** Vorliegender Text **

DIE ERDE HAT DAS LETZTE WORT

Weingut Son Alegre

Der Inhaber des Weinguts Son Alegre, Miquel Manresa, führte uns stolz über sein Weinbaugebiet, das ein perfektes Beispiel dafür ist, wie die Natur imstande ist, sich um Alles selbst zu kümmern.

Unser Spaziergang beginnt mit dem Hören der ‚Klänge der Erde‘. Dieser Mann ist in den Weinbau und in seine Arbeit verliebt; er lässt uns an seinem Dialog mit der Natur teilhaben. Er spricht mit jedem Stein, mit jeder Strauch und mit jedem Tier oder Insekt, um allen für ihren jeweiligen Beitrag und ihre Mitarbeit zu danken, da erst durch sie die Obstproduktion auf diesem Anwesen ermöglicht wird, und uns so den besten 100% ökologischen Wein gibt.

Das Land macht den Prozess der Bodenkultivierung ganz alleine. Es gibt keine Notwendigkeit für uns Menschen, zu tun, was das Wurzelsystem, die Würmer und die Mikroorganismen viel besser selbst tun können. Der Vorgang des Pflügens des Bodens verändert zudem die natürliche Beschaffenheit der Erde und der gesamten Umwelt und fördert so das Wachstum von Unkraut. Miquel vermittelt uns mit seiner resoluten Überzeugung, dass wir nur durch Respekt der Natur und Liebe zur Natur das Gleichgewicht und die Harmonie finden können, die wir häufig schon verloren haben und die wir heutzutage so dringend brauchen.

Miquel erklärt uns ausserdem, dass der Weinbau nach den Prinzipien von Masanobu Fukuoka [1] betrieben wird, die auf einer ‚absoluten Achtung von Natur und Umwelt basieren.

Die besonderen meteorologischen Bedingungen unseres Weinguts geben unserem Wein die einzigartigen und besonderen Qualitäten, für die er seinen Zuspruch gefunden hat. Die kalte Luft, die vom Meer kommt, stößt auf warme Luft, die durch den Kontakt mit derangewärmten Erde erwärmt wurde, und diese Begegnung erzeugt während der heißen Sommernachmittage eine ständige frische Brise.

Wir neigen dazu, zu glauben, dass es die Traube ist, die dem Wein den besonderen Geschmack verleiht, wenn es in Wirklichkeit der Boden ist, auf dem die Trauben angebaut sind, der seinen einzigartigen Geschmack erzeugt. Dies geschieht aufgrund der Charakteristik des Bodens und seiner Beschaffenheit, aufgrund des Vorhandenseins in der Erde von elementaren Nährstoffen für die Reben und auch teilweise aufgrund des Mikroklimas der Region.

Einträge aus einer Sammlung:

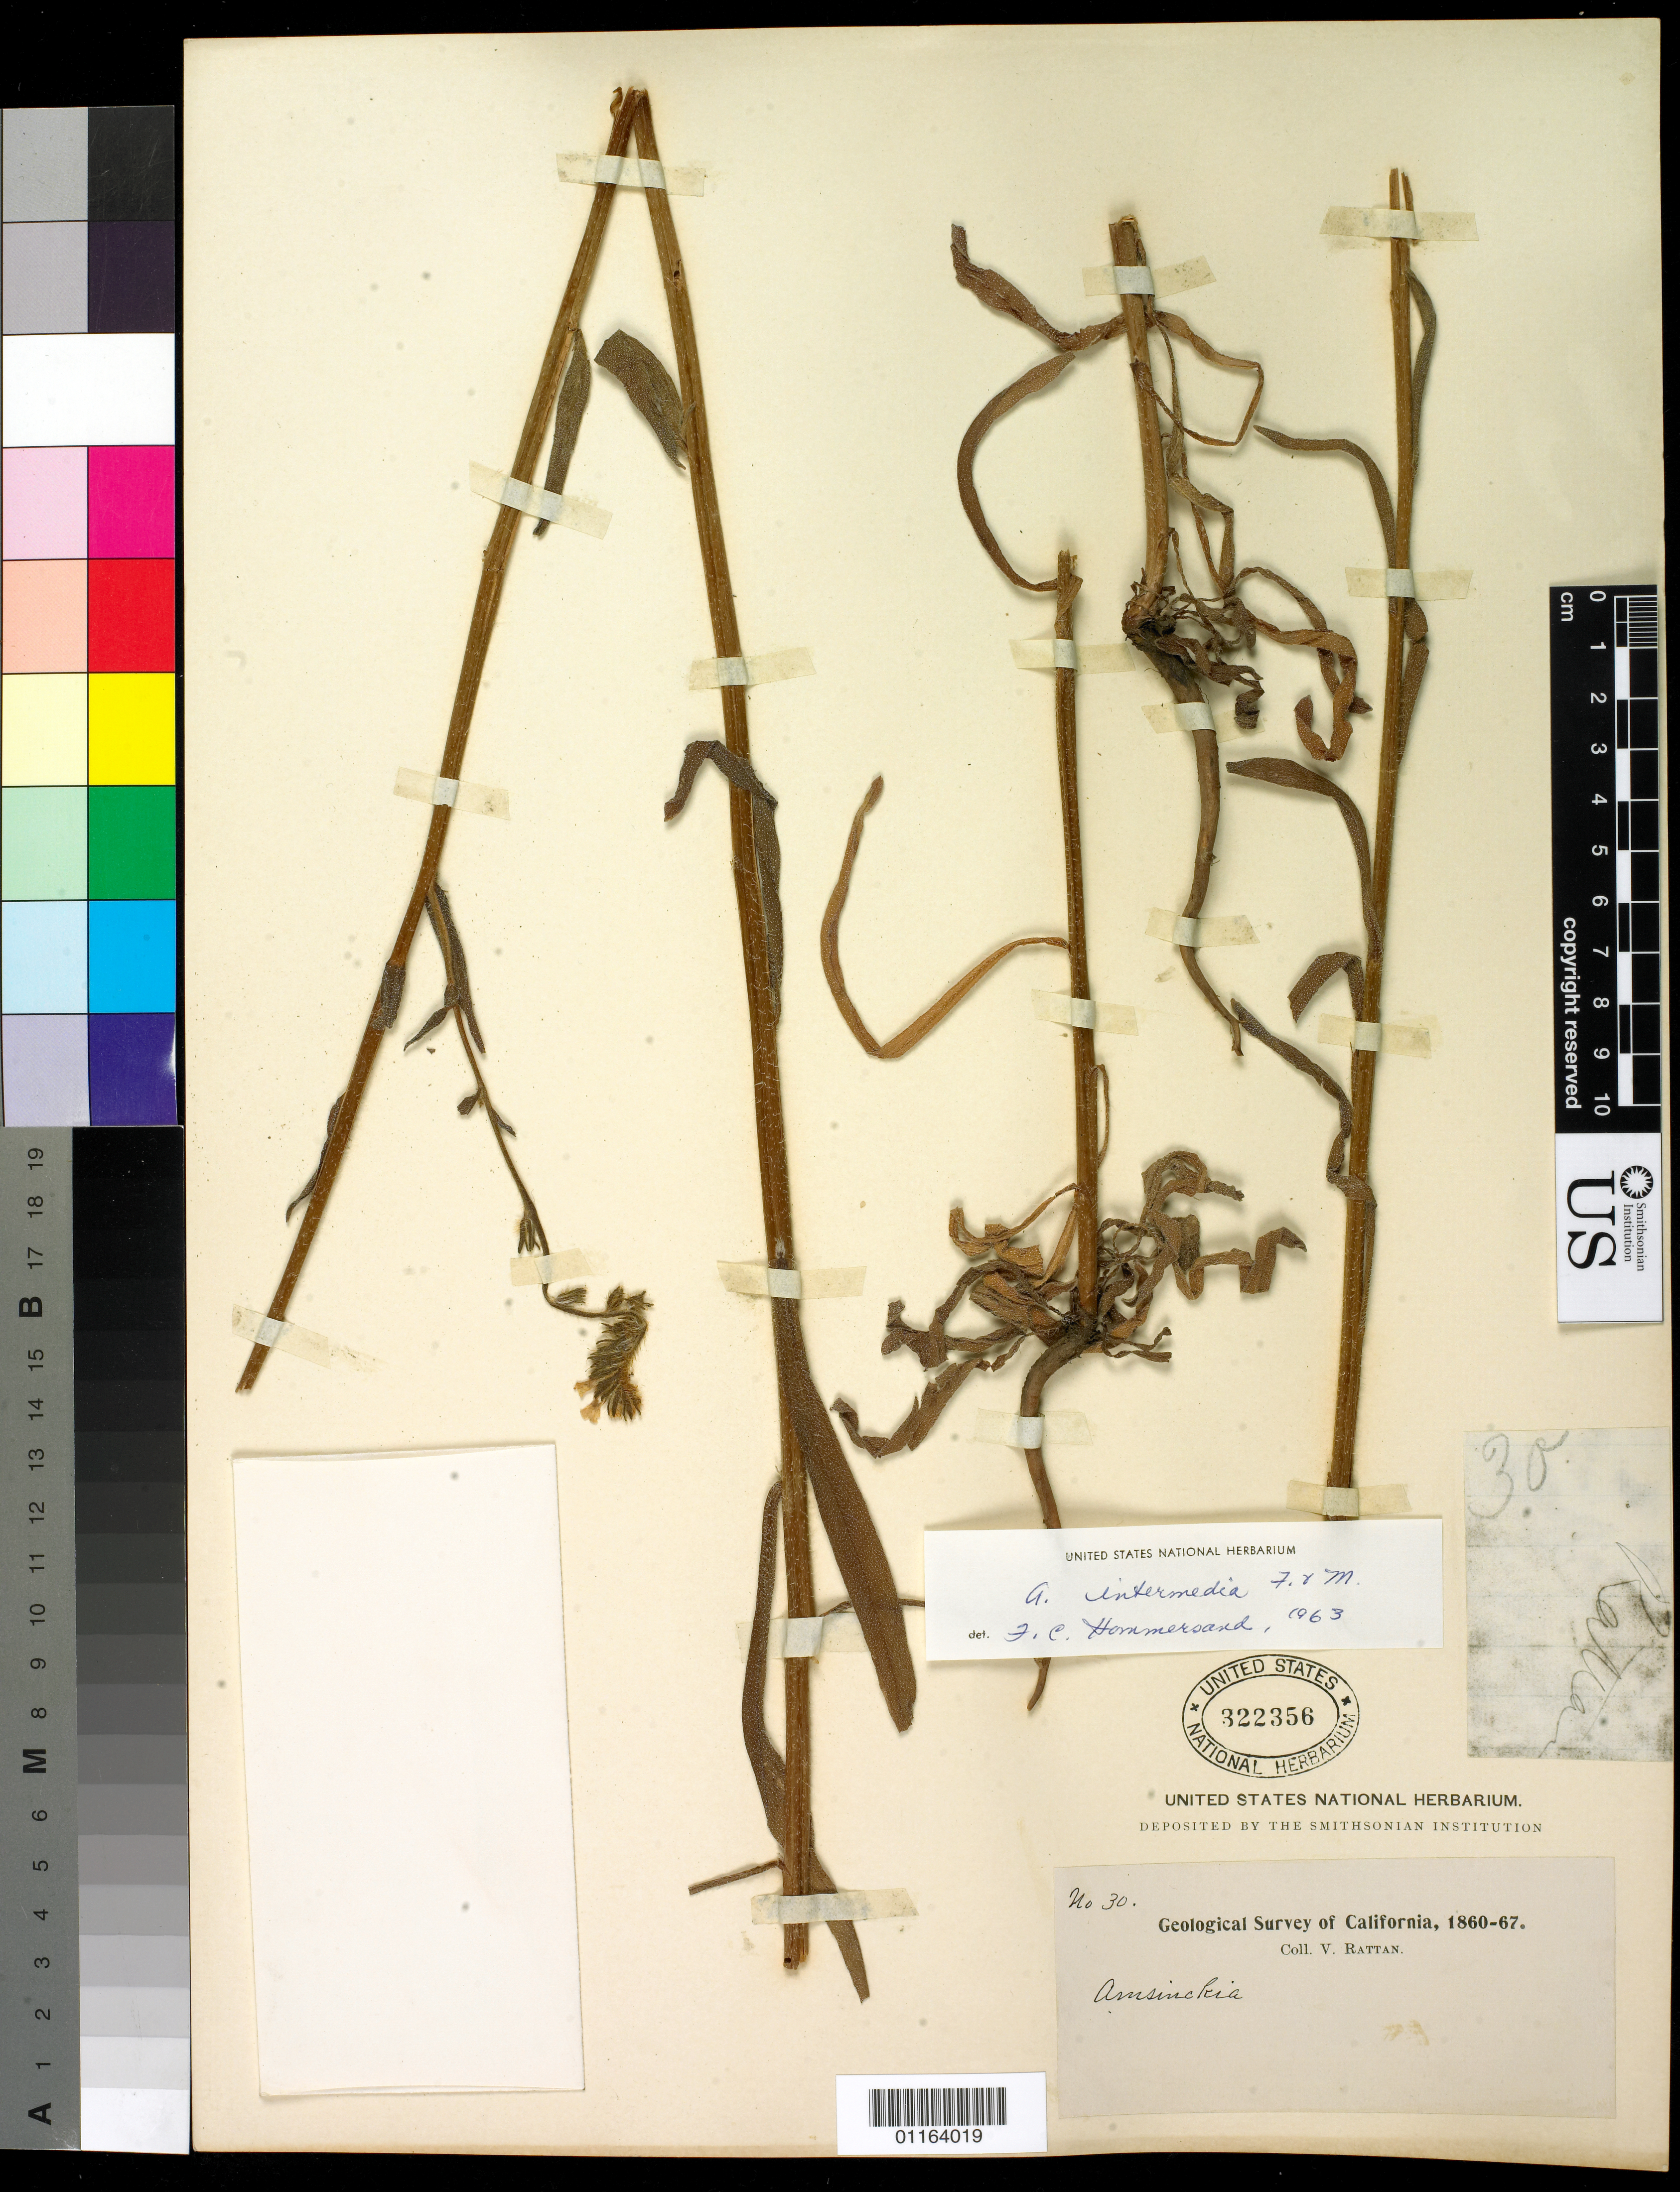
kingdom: Plantae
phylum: Tracheophyta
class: Magnoliopsida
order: Boraginales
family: Boraginaceae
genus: Amsinckia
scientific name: Amsinckia intermedia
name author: Fisch. & C.A. Mey.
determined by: Hommersand, F.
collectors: V. Rattan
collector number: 30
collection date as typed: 1860 to -- --- 1867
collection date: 1860/1867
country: United States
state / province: California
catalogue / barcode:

** Aufgaben und Übungen **
1 - Nach wessen Prinzipien wird auf dem Weingut Son Alegre laut dem Text der Weinbau betrieben?
2 - Erläutern Sie mit dem Text über das Weingut Son Alegre, warum der Mensch den Boden dort nicht bearbeiten muss und was gegen das Pflügen spricht.
Für die Aufgaben haben die Einträge keine Bedeutung.

** Lösungen der Aufgaben **
1 - Nach den Prinzipien von Masanobu Fukuoka.

2 - Das Land erledigt die Bodenkultivierung selbst, denn das Wurzelsystem, die Würmer und die Mikroorganismen können das viel besser als der Mensch. Das Pflügen verändert außerdem die natürliche Beschaffenheit der Erde und der gesamten Umwelt und fördert dadurch das Wachstum von Unkraut.